◆ Testo di partenza:
================

Ad aprire i lavori il prefetto Sergio Pomponio, che ha sottolineato l'importanza dell'ascolto, che deve essere insegnato anche nelle aule scolastiche, precisando che il disagio non è solo quello che si manifesta, ma anche quello che rimane latente e che può essere evitato proprio esercitando le capacità di ascolto e di attenzione.

Sergio Pomponio

Il segretario provinciale generale F.S.P. della Polizia di Stato di Lecco, Fulvio Attilio Gonella, ha poi ricordato che in Italia nel 2022 più di 1000 reati hanno visto come protagonisti dei ragazzini: "Dobbiamo alzare la soglia di attenzione".

Fulvio Attilio Gonella

Il senso dell'incontro: "stringere un'alleanza che possa rafforzare la comunità"

"Benvenuti a Lecco City", ha esordito il primo cittadino, Mauro Gattinoni, citando Baby Gang. Il sindaco ha proseguito ricordando come il format che utilizzano i trapper fosse già presente in America anni fa e come dal difendere la famiglia e gli amici si finisca poi con difendere il clan, che è un clan malavitoso. "L'interesse vero poi diventa lo spaccio: attenti a non finire in questo circuito". Gattinoni ha anche messo in guardia i ragazzi dalle insidie del web e dai fenomeni emulativi estremi: "Mettendo insieme bullismo, prove assurde e incapacità di comunicare tra di voi e con gli adulti, qualcuno purtroppo poi crolla". Infine, le raccomandazioni: "Tenete presente che nessuno è nemico di nessuno; siamo tutti qui per aiutarvi e per ascoltarvi. Il senso dell'incontro di stamattina è quello di stringere un'alleanza che possa rafforzare la nostra comunità e la sua parte più preziosa: voi ragazzi".

================

◆ Materiale fornito:

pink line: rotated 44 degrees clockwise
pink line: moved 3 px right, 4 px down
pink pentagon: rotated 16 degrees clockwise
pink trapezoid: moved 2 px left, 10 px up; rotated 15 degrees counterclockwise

================

◆ Azioni da svolgere:
1) Riporta il tratto del testo di partenza da "Ad aprire i" fino a "e di attenzione.", sostituendo "disagio" con "malessere".
2) Secondo il testo di partenza, quanti reati commessi in Italia nel 2022 hanno visto come protagonisti dei ragazzini?

◆ Risposte:
1)
Ad aprire i lavori il prefetto Sergio Pomponio, che ha sottolineato l'importanza dell'ascolto, che deve essere insegnato anche nelle aule scolastiche, precisando che il malessere non è solo quello che si manifesta, ma anche quello che rimane latente e che può essere evitato proprio esercitando le capacità di ascolto e di attenzione.

2) Più di 1000.